En sortant de mes cours, je vois Mél. Elle est là, à trembler de froid et à tirer sur sa clope comme si ça avait le pouvoir de la réchauffer.

« Bah alors, tu t'es crue au printemps ou quoi ce matin quand t'as choisi tes vêtements ?, la taquiné-je lorsque j'arrive près d'elle.

— Non mais depuis quand il fait aussi froid en novembre ? se défend-elle en écrasant sa clope avant de se mettre en route.

— Du plus loin que je me souvienne, il fait toujours froid en hiver, dis-je en lui emboîtant le pas et en faisant mine d'avoir vraiment réfléchit à sa question.

— T'es bête » rétorque-t-elle en me donnant une petite claque sur le bras, le sourire aux lèvres, comme si elle voulait que je continue à la charrier.

Depuis la discussion que nous avons eue avec June, il y a quelques semaines, au sujet de Mél, je suis plus attentive à ce que je ressens quand elle est là. Et là, je prends conscience que je l'adore quand elle sourit comme ça. Je sens mon rythme cardiaque s'accélérer. Peut-être est-ce à cause de notre marche rapide, ou d'elle, simplement. Ce qui est sûr, c'est que je me sens bien quand je suis avec elle.

Sans même y penser, je prends une grande inspiration et profite de l'instant. Je fais toujours ça quand j'ai besoin de m'ancrer dans le présent.

Nous passons sur le Pont Moyen et, sur notre gauche, le sublime Temple Neuf émerge de l'eau. Les couleurs des pierres sont magnifiques. À Metz, nous avons beaucoup de chance d'avoir une si belle architecture. Pour moi qui adore la photographie, c'est un véritable bonheur ! Cette vue incroyable me donne soudainement envie de sortir mon appareil photo à nouveau. Cela fait un moment que je n'y ai pas touché. D'ailleurs, au-delà des paysages, j'aimerais bien me mettre aux portraits. Surtout depuis que j'ai un modèle parfait à porté de main.

« Bon alors, tu as envie d'aller où pour pouvoir, toi, être canon - me demande t-elle au bout de plusieurs minutes restées dans le silence.

— Comment ça « aller où » ?

— Dans quel magasin, précise-t-elle comme s'il s'agissait d'une évidence.

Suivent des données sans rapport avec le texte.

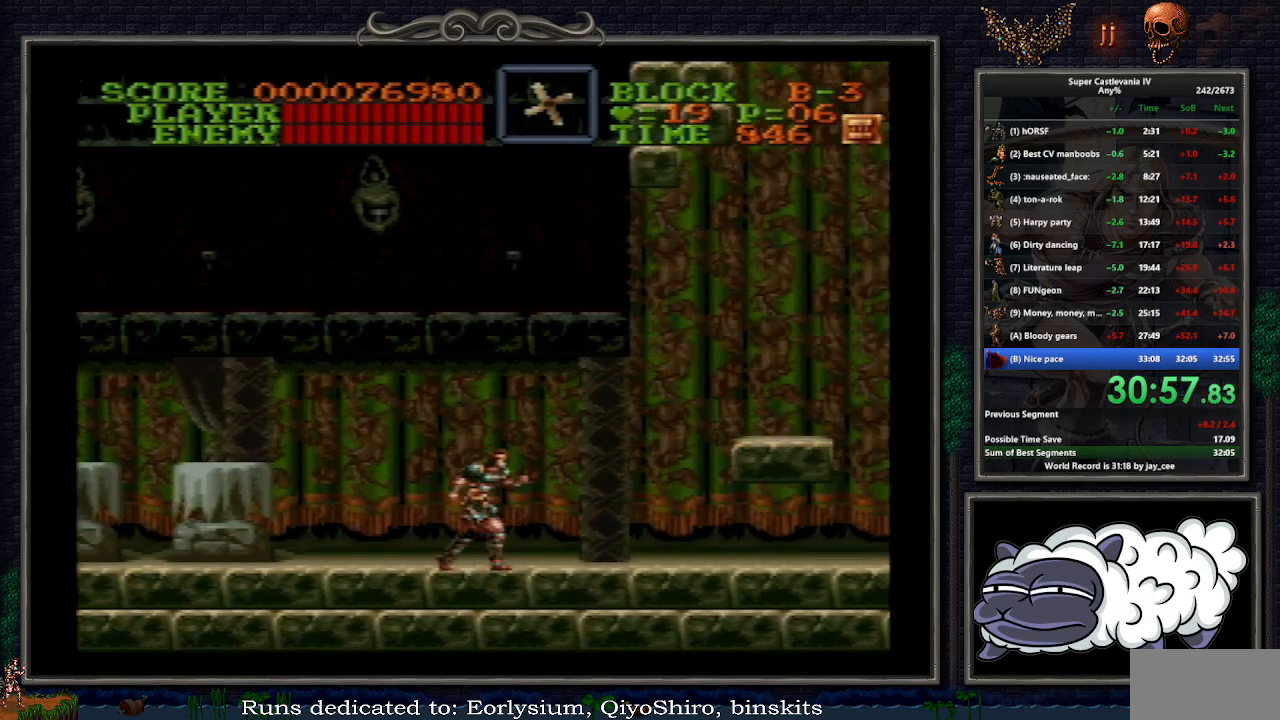
{"buttons": ["DPAD_RIGHT"], "events": []}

— J'étais sure que tu allais me faire ce coup-là ! Tu m'avais pourtant dit que tu ne m'obligerais jamais, et j'insiste sur le jamais, à faire les magasins, lui rappelé-je, en souriant nerveusement.

— J'ai dit ça moi ? me demande-t-elle ironiquement.

— Non, mais, vraiment, je ne suis pas trop shopping. Je sais pas, je...

— Tu quoi ? T'es magnifique, mais tu n'exploites pas ton potentiel ! Tu caches ton corps sublime en dessous de fringues trop larges pour toi. C'est dommage, vraiment, insiste-t-elle.

— Toi, tu es féminine. Moi je ne le suis pas. Tu ne peux pas m'en vouloir, réponds-je peut-être trop sérieusement.

— Pourquoi tu es aussi braquée ? Tu pourrais essayer des robes, des jupes, de la couleur. Ça serait tellement beau sur toi, s'emballe-t-elle.

— C'est gentil, Mél, je sais que ça part d'un bon sentiment. Mais bon, je... je sais pas, j'ai jamais aimé cette règle qui impose aux femmes de porter des robes, de mettre des talons...

— Mais ce n'est pas une histoire d'imposer !

— Ah ouais ? Et c'est quoi alors ? lui demandé-je en m'arrêtant subitement pour luifaire face.

— Hé, ne t'énerve pas, Axou ! C'est pas grave, tu sais, on n'est pas obligées d'y aller, dit-elle, sincère.

— Je... je sais, réponds-je, émue.

— Oh, ça va pas ? Qu'est-ce qu'il se passe ? me demande-t-elle, réellement concernée.

— Rien, rien. C'est juste que... cette histoire de rôle social me fout hors de moi. Vraiment. »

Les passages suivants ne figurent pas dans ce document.